* Begin *

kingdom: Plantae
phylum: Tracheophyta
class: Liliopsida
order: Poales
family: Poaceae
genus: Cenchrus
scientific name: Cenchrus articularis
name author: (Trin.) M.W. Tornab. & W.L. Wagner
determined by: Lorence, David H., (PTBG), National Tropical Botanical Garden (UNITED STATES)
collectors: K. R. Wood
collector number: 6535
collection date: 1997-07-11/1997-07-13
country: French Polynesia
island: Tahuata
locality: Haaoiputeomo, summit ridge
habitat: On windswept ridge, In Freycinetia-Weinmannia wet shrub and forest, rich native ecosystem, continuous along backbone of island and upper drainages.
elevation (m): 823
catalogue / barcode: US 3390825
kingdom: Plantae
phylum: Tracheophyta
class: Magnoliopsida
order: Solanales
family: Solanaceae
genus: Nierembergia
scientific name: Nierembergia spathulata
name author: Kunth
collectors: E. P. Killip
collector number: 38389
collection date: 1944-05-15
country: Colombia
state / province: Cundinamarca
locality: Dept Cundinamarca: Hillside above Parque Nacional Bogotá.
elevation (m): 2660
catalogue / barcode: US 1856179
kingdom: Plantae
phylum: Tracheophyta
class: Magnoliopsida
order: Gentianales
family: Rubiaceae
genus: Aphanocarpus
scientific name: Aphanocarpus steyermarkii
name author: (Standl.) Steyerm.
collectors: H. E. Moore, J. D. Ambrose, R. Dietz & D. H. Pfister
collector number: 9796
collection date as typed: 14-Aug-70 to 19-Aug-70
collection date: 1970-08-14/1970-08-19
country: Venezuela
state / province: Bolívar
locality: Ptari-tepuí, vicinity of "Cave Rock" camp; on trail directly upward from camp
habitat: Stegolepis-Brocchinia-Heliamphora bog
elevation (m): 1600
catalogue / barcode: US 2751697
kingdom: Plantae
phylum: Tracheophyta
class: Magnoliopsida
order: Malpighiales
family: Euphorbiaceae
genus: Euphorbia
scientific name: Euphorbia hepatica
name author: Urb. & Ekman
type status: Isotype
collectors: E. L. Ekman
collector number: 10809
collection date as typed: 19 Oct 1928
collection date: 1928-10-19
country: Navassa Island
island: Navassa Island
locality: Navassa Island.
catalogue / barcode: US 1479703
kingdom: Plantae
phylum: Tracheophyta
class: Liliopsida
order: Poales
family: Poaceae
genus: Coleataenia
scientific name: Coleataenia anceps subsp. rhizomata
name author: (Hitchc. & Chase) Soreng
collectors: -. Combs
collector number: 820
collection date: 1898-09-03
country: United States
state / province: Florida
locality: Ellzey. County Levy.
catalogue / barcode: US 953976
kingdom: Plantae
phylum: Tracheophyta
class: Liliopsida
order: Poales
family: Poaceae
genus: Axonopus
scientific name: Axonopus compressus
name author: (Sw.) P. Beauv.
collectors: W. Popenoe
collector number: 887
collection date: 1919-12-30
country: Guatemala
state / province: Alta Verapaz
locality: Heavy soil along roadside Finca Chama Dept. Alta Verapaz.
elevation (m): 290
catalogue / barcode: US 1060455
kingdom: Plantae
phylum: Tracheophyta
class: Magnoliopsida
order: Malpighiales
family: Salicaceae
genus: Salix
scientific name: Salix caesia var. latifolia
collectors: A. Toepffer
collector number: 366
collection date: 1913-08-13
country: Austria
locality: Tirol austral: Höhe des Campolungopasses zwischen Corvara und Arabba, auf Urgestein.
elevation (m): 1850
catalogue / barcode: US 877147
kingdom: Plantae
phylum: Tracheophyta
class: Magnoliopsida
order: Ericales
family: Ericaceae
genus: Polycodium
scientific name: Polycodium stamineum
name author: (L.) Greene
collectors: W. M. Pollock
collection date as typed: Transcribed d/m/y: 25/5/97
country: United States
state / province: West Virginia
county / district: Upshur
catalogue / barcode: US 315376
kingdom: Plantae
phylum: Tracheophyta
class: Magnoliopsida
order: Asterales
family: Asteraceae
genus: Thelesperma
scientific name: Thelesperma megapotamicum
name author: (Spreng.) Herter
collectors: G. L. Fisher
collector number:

* End *

SHORT PROBLEM -
Recast every line of the records above as a numbered list, leaving out any blank lines.

SOLUTION FOR THIS TASK -
1. kingdom: Plantae
2. phylum: Tracheophyta
3. class: Liliopsida
4. order: Poales
5. family: Poaceae
6. genus: Cenchrus
7. scientific name: Cenchrus articularis
8. name author: (Trin.) M.W. Tornab. & W.L. Wagner
9. determined by: Lorence, David H., (PTBG), National Tropical Botanical Garden (UNITED STATES)
10. collectors: K. R. Wood
11. collector number: 6535
12. collection date: 1997-07-11/1997-07-13
13. country: French Polynesia
14. island: Tahuata
15. locality: Haaoiputeomo, summit ridge
16. habitat: On windswept ridge, In Freycinetia-Weinmannia wet shrub and forest, rich native ecosystem, continuous along backbone of island and upper drainages.
17. elevation (m): 823
18. catalogue / barcode: US 3390825
19. kingdom: Plantae
20. phylum: Tracheophyta
21. class: Magnoliopsida
22. order: Solanales
23. family: Solanaceae
24. genus: Nierembergia
25. scientific name: Nierembergia spathulata
26. name author: Kunth
27. collectors: E. P. Killip
28. collector number: 38389
29. collection date: 1944-05-15
30. country: Colombia
31. state / province: Cundinamarca
32. locality: Dept Cundinamarca: Hillside above Parque Nacional Bogotá.
33. elevation (m): 2660
34. catalogue / barcode: US 1856179
35. kingdom: Plantae
36. phylum: Tracheophyta
37. class: Magnoliopsida
38. order: Gentianales
39. family: Rubiaceae
40. genus: Aphanocarpus
41. scientific name: Aphanocarpus steyermarkii
42. name author: (Standl.) Steyerm.
43. collectors: H. E. Moore, J. D. Ambrose, R. Dietz & D. H. Pfister
44. collector number: 9796
45. collection date as typed: 14-Aug-70 to 19-Aug-70
46. collection date: 1970-08-14/1970-08-19
47. country: Venezuela
48. state / province: Bolívar
49. locality: Ptari-tepuí, vicinity of "Cave Rock" camp; on trail directly upward from camp
50. habitat: Stegolepis-Brocchinia-Heliamphora bog
51. elevation (m): 1600
52. catalogue / barcode: US 2751697
53. kingdom: Plantae
54. phylum: Tracheophyta
55. class: Magnoliopsida
56. order: Malpighiales
57. family: Euphorbiaceae
58. genus: Euphorbia
59. scientific name: Euphorbia hepatica
60. name author: Urb. & Ekman
61. type status: Isotype
62. collectors: E. L. Ekman
63. collector number: 10809
64. collection date as typed: 19 Oct 1928
65. collection date: 1928-10-19
66. country: Navassa Island
67. island: Navassa Island
68. locality: Navassa Island.
69. catalogue / barcode: US 1479703
70. kingdom: Plantae
71. phylum: Tracheophyta
72. class: Liliopsida
73. order: Poales
74. family: Poaceae
75. genus: Coleataenia
76. scientific name: Coleataenia anceps subsp. rhizomata
77. name author: (Hitchc. & Chase) Soreng
78. collectors: -. Combs
79. collector number: 820
80. collection date: 1898-09-03
81. country: United States
82. state / province: Florida
83. locality: Ellzey. County Levy.
84. catalogue / barcode: US 953976
85. kingdom: Plantae
86. phylum: Tracheophyta
87. class: Liliopsida
88. order: Poales
89. family: Poaceae
90. genus: Axonopus
91. scientific name: Axonopus compressus
92. name author: (Sw.) P. Beauv.
93. collectors: W. Popenoe
94. collector number: 887
95. collection date: 1919-12-30
96. country: Guatemala
97. state / province: Alta Verapaz
98. locality: Heavy soil along roadside Finca Chama Dept. Alta Verapaz.
99. elevation (m): 290
100. catalogue / barcode: US 1060455
101. kingdom: Plantae
102. phylum: Tracheophyta
103. class: Magnoliopsida
104. order: Malpighiales
105. family: Salicaceae
106. genus: Salix
107. scientific name: Salix caesia var. latifolia
108. collectors: A. Toepffer
109. collector number: 366
110. collection date: 1913-08-13
111. country: Austria
112. locality: Tirol austral: Höhe des Campolungopasses zwischen Corvara und Arabba, auf Urgestein.
113. elevation (m): 1850
114. catalogue / barcode: US 877147
115. kingdom: Plantae
116. phylum: Tracheophyta
117. class: Magnoliopsida
118. order: Ericales
119. family: Ericaceae
120. genus: Polycodium
121. scientific name: Polycodium stamineum
122. name author: (L.) Greene
123. collectors: W. M. Pollock
124. collection date as typed: Transcribed d/m/y: 25/5/97
125. country: United States
126. state / province: West Virginia
127. county / district: Upshur
128. catalogue / barcode: US 315376
129. kingdom: Plantae
130. phylum: Tracheophyta
131. class: Magnoliopsida
132. order: Asterales
133. family: Asteraceae
134. genus: Thelesperma
135. scientific name: Thelesperma megapotamicum
136. name author: (Spreng.) Herter
137. collectors: G. L. Fisher
138. collector number:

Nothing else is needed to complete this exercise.